“I know you, I walked with you once upon a dream.”

Upon seeing Germany’s legendary Neuschwanstein Castle, you may find yourself with a bit of déjà vu, whistling these familiar lyrics to Walt Disney’s classic film, Sleeping Beauty. Now you can make your own fairy tale dreams a reality with a whirlwind visit to the castle that inspired Sleeping Beauty and Cinderella’s stunning abodes (and was featured in other classic films like The Great Escape with Steve McQueen and Chitty Chitty Bang Bang with Dick Van Dyke).

Nestled among the already fairy tale-like Bavarian Alps, Neuschwanstein Castle was first commissioned by Ludwig II of Bavaria (not, it turns out, a Hollywood movie studio). The reclusive king, nicknamed ‘Mad Ludwig’ by his not-always-so-thrilled-with-him subjects, wanted a castle to represent both his love of mid-nineteenth century castle romanticism (Burgenromantik in German) and... Richard Wagner, the illustrious German opera composer.

While most castles are not usually inspired by noted composers of their day (poor Beethoven and Mozart!), Ludwig II was not the ordinary palace patron. Born in Munich and attaining the royal crown at the mere age 18, Ludwig is oft quoted as saying “I wish to remain an eternal enigma to myself and others.” His cousin and friend, Empress Elisabeth called him an “eccentric living in a world of dreams.” Indeed, the monarch was more interested in art, music and architecture than he was in ruling his kingdom. But his youth and good looks helped to initially bolster his popularity. Introverted, creative and a constant day-dreamer, Ludwig was also known for being generous with those whom were hospitable to him, chatty with local farmers and labourers and friendly toward those whom some did not embrace (he chastised his beloved Richard Wagner over the composer’s anti-Semitic writings, calling them “odious”).
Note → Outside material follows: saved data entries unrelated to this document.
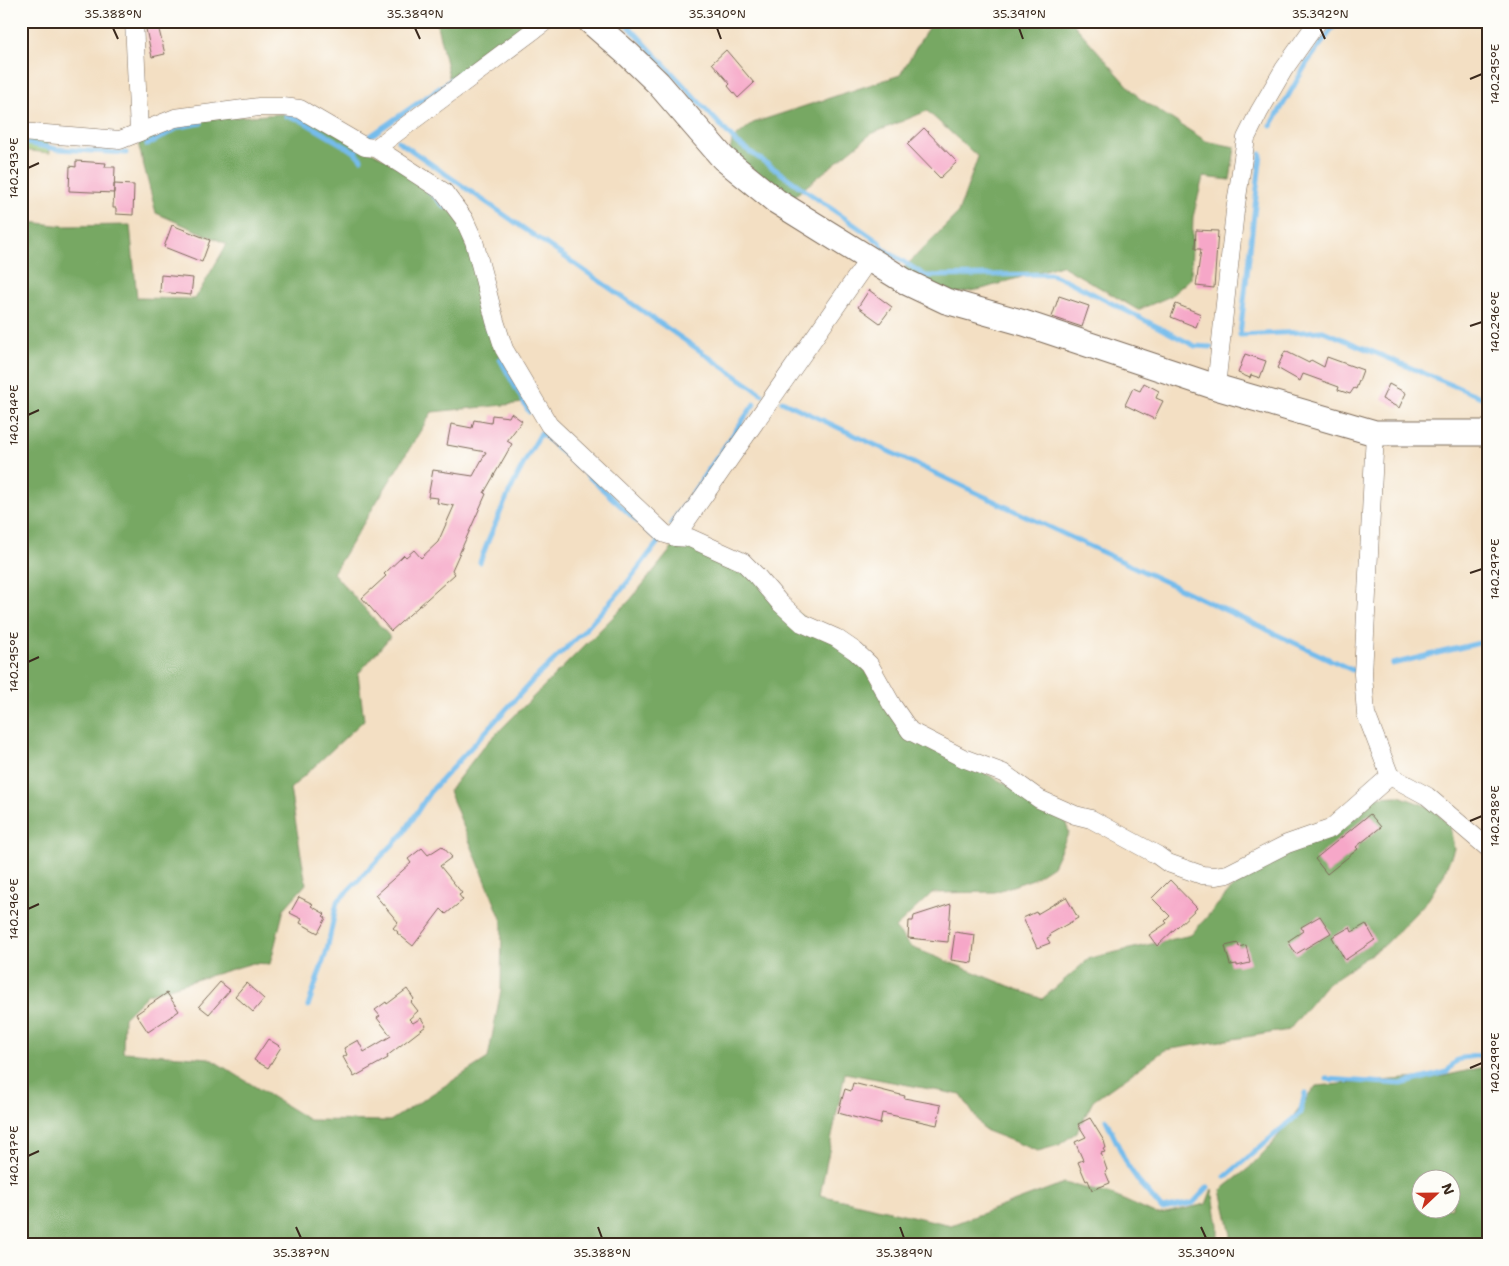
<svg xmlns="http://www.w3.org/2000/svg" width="1509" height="1266" viewBox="0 0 1509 1266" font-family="'Shantell Sans',sans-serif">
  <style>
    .green { fill: #94c271; stroke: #687648 }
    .forest { fill: #77a863; stroke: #596940; fill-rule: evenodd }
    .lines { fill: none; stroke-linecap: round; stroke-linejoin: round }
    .stream { stroke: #74bcec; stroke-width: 5 }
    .building { fill: #f6a7c8 }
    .street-casing { stroke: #7b6958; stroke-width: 19 }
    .secondary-casing { stroke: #7b6958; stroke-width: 27 }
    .street { stroke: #fff; stroke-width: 18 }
    .secondary { stroke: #fff; stroke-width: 25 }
    .ticks { fill: none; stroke: #3b2a1e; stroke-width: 2 }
    .neatline { fill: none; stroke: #3b2a1e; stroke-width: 2 }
    .ticks-label { font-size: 12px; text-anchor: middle; fill: #3b2a1e }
  </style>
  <rect width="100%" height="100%" fill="#fdfcf7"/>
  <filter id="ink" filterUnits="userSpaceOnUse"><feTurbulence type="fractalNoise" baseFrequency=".02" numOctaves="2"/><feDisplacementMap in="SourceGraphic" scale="10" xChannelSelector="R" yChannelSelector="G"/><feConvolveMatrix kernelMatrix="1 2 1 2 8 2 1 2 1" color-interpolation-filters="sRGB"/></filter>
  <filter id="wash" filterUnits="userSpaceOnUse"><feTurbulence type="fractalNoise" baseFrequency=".0096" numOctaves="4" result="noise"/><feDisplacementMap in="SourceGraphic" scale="20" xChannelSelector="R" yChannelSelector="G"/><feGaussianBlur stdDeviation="1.12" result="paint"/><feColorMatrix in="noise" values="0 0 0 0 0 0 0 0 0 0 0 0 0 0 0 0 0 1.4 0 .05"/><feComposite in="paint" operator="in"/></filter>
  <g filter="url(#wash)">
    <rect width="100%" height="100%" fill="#f3dfc3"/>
    <path class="green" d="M21 135 48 141 50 153 21 150Z"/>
    <g class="forest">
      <path d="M436 21H539L451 85Z"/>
      <path d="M932 21H1071L1139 98 1206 141 1235 147 1230 180 1203 177 1193 217 1191 278 1171 296 1138 310 1061 265 982 289 948 295 900 272 958 213 978 157 927 111 871 134 792 198 730 153 732 140 753 123 900 75Z"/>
      <path d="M297 113 385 159 431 189 460 222 498 349 525 403 432 412 333 573 390 637 358 674 364 720 290 789 306 884 284 909 270 964 253 963 148 994 124 1018 123 1052 209 1058 309 1120 390 1121 488 1058 501 990 502 921 449 791 483 747 631 599 673 547 685 543 742 568 861 664 907 733 1062 813 1069 832 1053 866 1033 879 995 892 932 893 895 928 911 947 1042 999 1090 958 1191 935 1248 870 1372 797 1399 796 1432 808 1450 826 1454 849 1443 876 1428 900 1387 943 1326 985 1289 1030 1165 1050 1093 1101 1077 1132 1059 1145 1038 1151 984 1130 961 1095 845 1073 820 1195 951 1225 1064 1183 1110 1194 1157 1215 1206 1204 1212 1189 1218 1225V1245H21V221L64 226 130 225 137 298 195 299 227 244 156 213 137 139 177 121Z"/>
      <path d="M1488 1066V1245H1230L1231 1234 1221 1190 1249 1168 1272 1144 1316 1086 1444 1076ZM1452 1178V1208H1422V1178Z"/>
    </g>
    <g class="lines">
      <g class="stream">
        <path d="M624 21 736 142 879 242 885 250 926 276 1050 274 1066 280 1195 346 1211 347"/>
        <path d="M286 116 299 119 355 152 366 139 488 54"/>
        <path d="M1271 126 1307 63 1338 21"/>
        <path d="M398 141 762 394"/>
        <path d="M21 142 57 149 126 153"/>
        <path d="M147 145 179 127 201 123"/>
        <path d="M355 152 361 159"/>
        <path d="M1261 154 1240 335 1323 331 1488 400"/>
        <path d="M429 191 445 207"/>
        <path d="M480 297 482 313 490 332"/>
        <path d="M500 359 529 412"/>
        <path d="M782 401 1352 670"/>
        <path d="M671 524 754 404"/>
        <path d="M1392 664 1488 641"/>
        <path d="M308 1006 327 950 337 902 403 834 430 792 534 679 582 633 623 588 659 541 541 433C516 474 497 517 480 562"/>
        <path d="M1327 1079 1401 1084 1447 1072 1454 1063 1462 1058 1488 1054"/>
        <path d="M1106 1120 1128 1166 1142 1186 1162 1209 1193 1203 1208 1187"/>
        <path d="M1225 1177 1300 1113 1305 1093"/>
      </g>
    </g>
    <g id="blocks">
      <g class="building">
        <path d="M158 26 165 54 152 57 146 29Z"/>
        <path d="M726 50 754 83 738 98 728 86 730 84 712 63Z"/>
        <path d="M924 128 957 162 940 178 907 144Z"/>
        <path d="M76 161 106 163 105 167H115L114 193 69 191 70 166 76 167Z"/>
        <path d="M114 184 134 185 133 215 116 214V208H113Z"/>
        <path d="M172 225 210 240 202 262 164 247Z"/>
        <path d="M1196 230 1218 231 1214 288 1196 286 1201 249H1195Z"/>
        <path d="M161 275 193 278 191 295 160 292Z"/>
        <path d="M869 290 892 307 880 323 858 307Z"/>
        <path d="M1059 296 1089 306 1082 327 1052 317Z"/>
        <path d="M1176 304 1201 314 1196 327 1171 317Z"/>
        <path d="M1285 351 1309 363 1311 360 1324 367 1327 357 1363 370 1356 389 1354 388 1350 394 1338 390 1339 387 1303 374 1300 381 1277 368Z"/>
        <path d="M1245 354 1266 361 1260 378 1251 375 1250 378 1238 373Z"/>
        <path d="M1144 383 1159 391 1156 398 1163 401 1154 419 1125 405 1133 388 1140 391Z"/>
        <path d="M1389 384 1406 393 1399 408 1382 399Z"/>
        <path d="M511 413 522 421 507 441 512 444 484 493 486 494 452 570 455 574 391 631 362 598 386 576 384 574 404 555 406 557 414 550 421 558 438 542 454 506 437 503 438 498 428 497 433 470 473 476 486 452 447 445 451 424 472 428 474 420 491 423 492 415 509 417Z"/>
        <path d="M1370 814 1381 827 1356 847 1358 849 1327 874 1315 859Z"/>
        <path d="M442 846 452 857 440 866 462 893 459 895 463 900 446 914 441 909 413 946 397 933 398 932 393 928 398 922 375 895 411 863 408 859 422 848 428 855Z"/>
        <path d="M1170 880 1197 908 1157 946 1149 935 1167 923 1165 921 1170 916 1152 898Z"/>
        <path d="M299 897 313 904 311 906 325 914 323 916 326 918 318 933 300 923 302 919 290 913Z"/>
        <path d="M1066 897 1078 918 1050 934 1051 936 1047 938 1050 943 1037 948 1023 918 1036 912 1037 914Z"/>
        <path d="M951 904 948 942 908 938 909 921H913L914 916Z"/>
        <path d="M1320 916 1331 933 1296 954 1288 941 1303 931 1301 927Z"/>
        <path d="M1366 924 1375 940 1345 960 1332 937 1350 927 1352 932Z"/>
        <path d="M955 932 975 935 972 963 951 960Z"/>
        <path d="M1238 943 1239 947 1246 945 1250 963 1237 966V964L1230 965 1225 946Z"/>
        <path d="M220 982 230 990 209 1014 199 1006Z"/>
        <path d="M246 983 264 999 253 1012 235 996Z"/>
        <path d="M407 989 414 999 411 1002 418 1011 409 1019 413 1023 421 1018 426 1026 387 1056 388 1058 354 1077 343 1057 347 1055 344 1048 358 1040 364 1052 391 1036 377 1018 380 1016 375 1010 386 1002 387 1004Z"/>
        <path d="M167 993 179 1011 148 1032 136 1014Z"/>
        <path d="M268 1039 281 1047 268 1068 254 1060Z"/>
        <path d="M853 1083 905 1096 904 1098 941 1105 937 1125 882 1113 880 1124 838 1113 845 1089 851 1091Z"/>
        <path d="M1090 1118 1104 1141 1106 1148 1103 1149 1105 1152 1101 1153 1107 1170 1105 1171 1110 1183 1092 1190 1088 1180 1086 1181 1078 1162 1083 1160 1075 1142 1086 1137 1078 1124Z"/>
      </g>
    </g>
  </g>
  <g filter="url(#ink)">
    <use href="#blocks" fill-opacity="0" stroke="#7b6958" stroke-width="1"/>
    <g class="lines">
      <g class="street-casing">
        <g id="street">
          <path d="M134 21 139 132"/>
          <path d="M21 132 120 140 175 118 259 107H283L300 109 365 147 376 148 444 192 464 219 474 241 495 321 504 349 549 425 665 534 675 537 690 538 743 562 756 575 780 603 802 623 836 638 855 651 869 664 892 705 910 731 963 758 1003 773 1039 799 1075 815 1091 819 1157 855 1168 863 1202 875 1215 876 1228 874 1287 844 1330 829 1390 776"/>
          <path d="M376 148 546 21"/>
          <path d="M1216 387 1235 211 1246 138 1259 112 1284 69 1318 21"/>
          <path d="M1375 433 1363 674 1366 714 1390 776 1427 796 1488 848"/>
          <path d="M675 537 869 259"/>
        </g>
      </g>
      <g class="secondary-casing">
        <path id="secondary" d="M590 21 629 55 658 83 723 158 776 201 908 283 946 301 1024 323 1216 387 1375 433H1488"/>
      </g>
      <use href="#street" class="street"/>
      <use href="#secondary" class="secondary"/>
    </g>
  </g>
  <path class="ticks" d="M113 28 118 39M415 28 420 39M717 28 721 39M1019 28 1023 39M1320 28 1325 39M1470 79 1482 74M28 168 39 163M1470 326 1482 322M28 415 39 410M1470 573 1482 569M28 662 39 657M1470 821 1482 816M28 909 39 904M1470 1068 1482 1063M28 1156 39 1151M296 1227 301 1238M598 1227 602 1238M900 1227 904 1238M1201 1227 1206 1238"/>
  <rect width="1509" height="1266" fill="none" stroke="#fdfcf7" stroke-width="55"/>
  <g transform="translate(1436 1194) rotate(68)"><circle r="24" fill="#fdfcf7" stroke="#afa8a0"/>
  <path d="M0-4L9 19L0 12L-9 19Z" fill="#c8321e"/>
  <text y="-8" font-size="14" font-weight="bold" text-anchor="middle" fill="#3b2a1e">N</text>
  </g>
  <rect x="28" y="28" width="1454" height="1210" class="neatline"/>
  <g class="ticks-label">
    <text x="113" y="18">35.388°N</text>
    <text x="415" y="18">35.389°N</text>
    <text x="717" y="18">35.390°N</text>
    <text x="1019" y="18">35.391°N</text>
    <text x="1320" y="18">35.392°N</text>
    <text transform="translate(1495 74) rotate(-90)" y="4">140.295°E</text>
    <text transform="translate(14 168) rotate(-90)" y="4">140.293°E</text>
    <text transform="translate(1495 322) rotate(-90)" y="4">140.296°E</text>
    <text transform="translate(14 415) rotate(-90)" y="4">140.294°E</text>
    <text transform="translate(1495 569) rotate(-90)" y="4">140.297°E</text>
    <text transform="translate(14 662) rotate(-90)" y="4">140.295°E</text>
    <text transform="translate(1495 816) rotate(-90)" y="4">140.298°E</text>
    <text transform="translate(14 909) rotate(-90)" y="4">140.296°E</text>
    <text transform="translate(1495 1063) rotate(-90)" y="4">140.299°E</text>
    <text transform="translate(14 1156) rotate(-90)" y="4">140.297°E</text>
    <text x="301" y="1257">35.387°N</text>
    <text x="602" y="1257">35.388°N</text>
    <text x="904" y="1257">35.389°N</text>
    <text x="1206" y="1257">35.390°N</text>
  </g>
</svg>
Ludwig spent all his royal revenues and personal fortune – but no state funds – on his various projects. He was inspired by the artistic endeavours of other nations and wanted to bolster Bavaria’s cultural heritage. He loved castles from the bygone eras of the Middle Ages and sought to single-handedly spark a new craze. Ludwig personally approved every detail of the planning – including architecture, decoration and furnishings. Stage designer Christian Jank (not too surprisingly, known for his scenery for Richard Wagner’s opera Lohengrin) drafted the initial architectural plans. Many of the rooms in the castle were inspired by Wagner and his characters – in particular, the third and fourth floors. The castle’s Singers Hall contains characters from Wagner’s operas. Paintings throughout the castle reference Wagner’s works. So do mosaics. Even the name ‘Neuschwanstein Castle’ pays homage, as its literal translation is ‘New Swan Castle.’ One of Wagner’s characters was called the Swan Knight.

The 14 rooms finished before Ludwig’s death are stunningly and lavishly decorated. As one of the last castles to be built in Europe, it was originally created with very modern conveniences like central heating, toilets with automatic flushing, hot running water, an electrical bell system, even a telephone (though at the time, there weren’t too many people Ludwig could call!)

Outside the castle, there is a beautiful garden surrounded by a walled courtyard and even an artificial cave. The two story, Byzantine-styled throne room features wall paintings with angels, a mural of St. George slaying a dragon, a glass chandelier and intricate mosaic floor tiling. But alas, no throne! Ludwig died mysteriously before it could be created (enemies who were upset about the monarch’s spending habits were working to overthrow him at the time). Other projects were left unfinished as well, including a watchtower and a chapel.

Today, the castles has paid for itself many times over by attracting millions of tourists to Ludwig’s beloved homeland and securing a permanent, prominent place in Bavaria’s cultural heritage.